- Born: May 10, 1875 Florence, Italy
- Died: May 1, 1949 (aged 73) New York City, US
- Resting place: Woodlawn Cemetery
- Other names: Violetta Susan Elizabeth White; Violetta Susan White
- Children: 4
- Scientific career
- Fields: Mycology
- Author abbrev. (botany): V.S.White

= Violetta White Delafield =

American amateur mycologist

Violetta White Delafield, née Violetta Susan Elizabeth White (1875–1949), was an American botanist, mycologist, scientific illustrator and horticulturist.

==Early life==
Violetta Susan White was born in Florence, Italy, to expatriate American parents. She spent most of her childhood in southern France. In 1890, Violetta returned to the United States, where she began collecting mushrooms and studying mycology and botany.

==Scientific work==
Delafield was particularly interested in fungi, and her earliest illustrations date back to 1899. She specialized in Gasteromycetes and many of her specimens were collected in New England and the Hudson Valley.

In the early 20th century, Delafield published three scientific papers under her maiden name, V.S. White, on fungi of the Tylostomaceae and Nidulariaceae families in North America. She also cataloged fungi on Mount Desert Island, Maine, to supplement Edward Lothrop Rand's 1894 work Flora of Mount Desert Island.
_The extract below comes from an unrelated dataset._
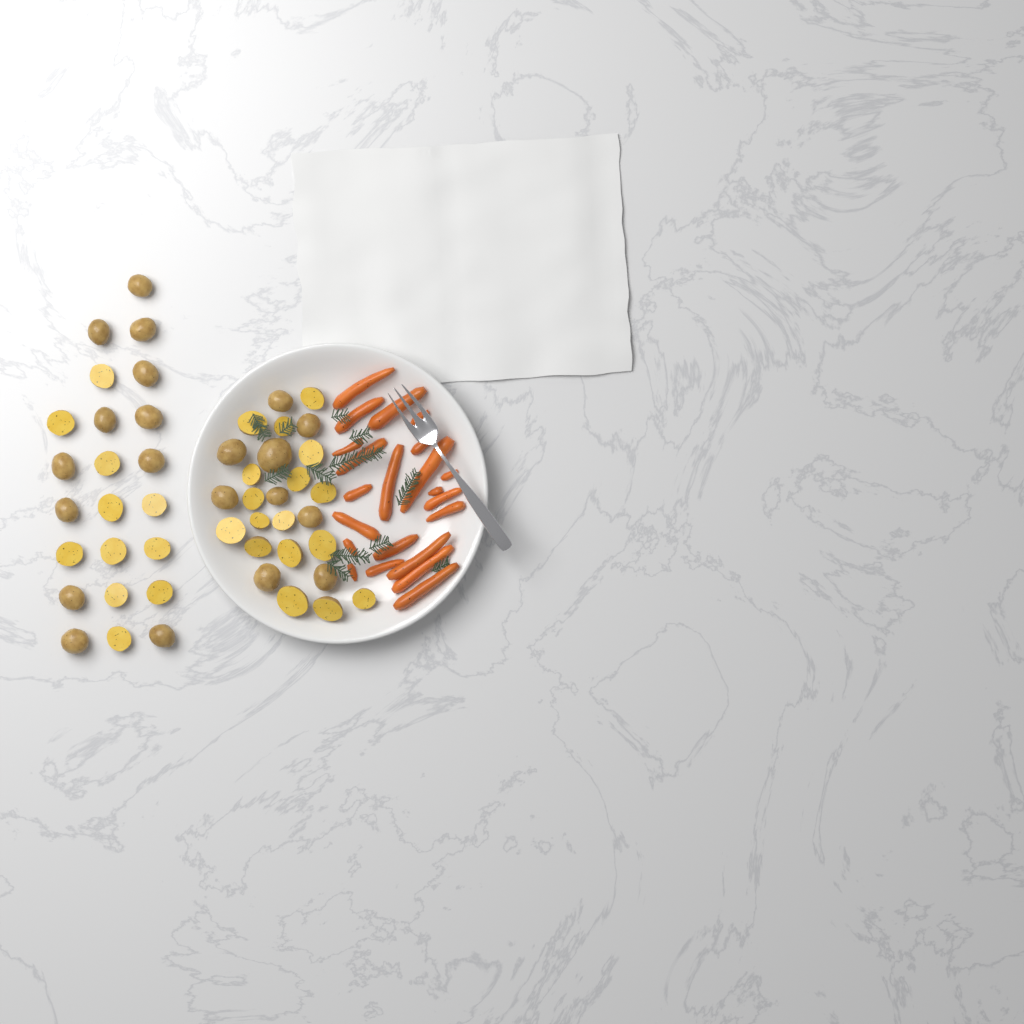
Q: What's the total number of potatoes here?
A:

She also studied Geastrales, more commonly known as earthstars, for a manuscript that remained unpublished. Delafield worked with Lucien Underwood at the New York Botanical Garden where she became a registered investigator, and with Charles H. Peck of the New York State Museum.

Delafield is credited with the discovery of several species of fungi, including eight species of Tulostoma (stalked puffballs). She corresponded with and borrowed mycological specimens from William Alphonso Murrill, the founder of the journal Mycologia. After her marriage, she devoted less time to scientific work but continued to collect specimens in several locations including Buck Hill Falls, Pennsylvania, the Catskills, New York and Litchfield, Connecticut.

==Marriage and family==
Violetta Susan White married John Ross Delafield (1874–1964) on 14 June 1904 in Manhattan at the Church of the Heavenly Rest and went on to have three children. John Ross Delafield was born in Fieldson, Bronx, to parents from wealthy, prominent Hudson Valley families. The Delafields were related to the Livingston family, who established the country estate known as Montgomery Place, which became the couple's main residence after 1921.

==Montgomery Place==
After her marriage, Delafield's focus shifted to horticulture, and she was an active member of the Garden Club of America. She redesigned the gardens of Montgomery Place, adding several features including a terraced garden, a lily pond and a reflecting pool. She established several garden rooms which housed a rose garden, a herb garden, and a rock garden. A state of the art working greenhouse was added to the formal gardens in 1929, with underfloor heating to protect the plants from the cold. The greenhouse is now part of Bard Farm, the college's horticulture department. In the 1930s, Delafield added a farm stand to the grounds, enabling farmers to sell their fresh produce by the road.

==Selected publications==
- White, V. S. (1901). "The Tylostomaceae of North America"
- White, V. S. (1902). "The Nidulariaceae of North America"
- White, V. S. (1902). "Some Mt. Desert Fungi" (See Mount Desert Island.)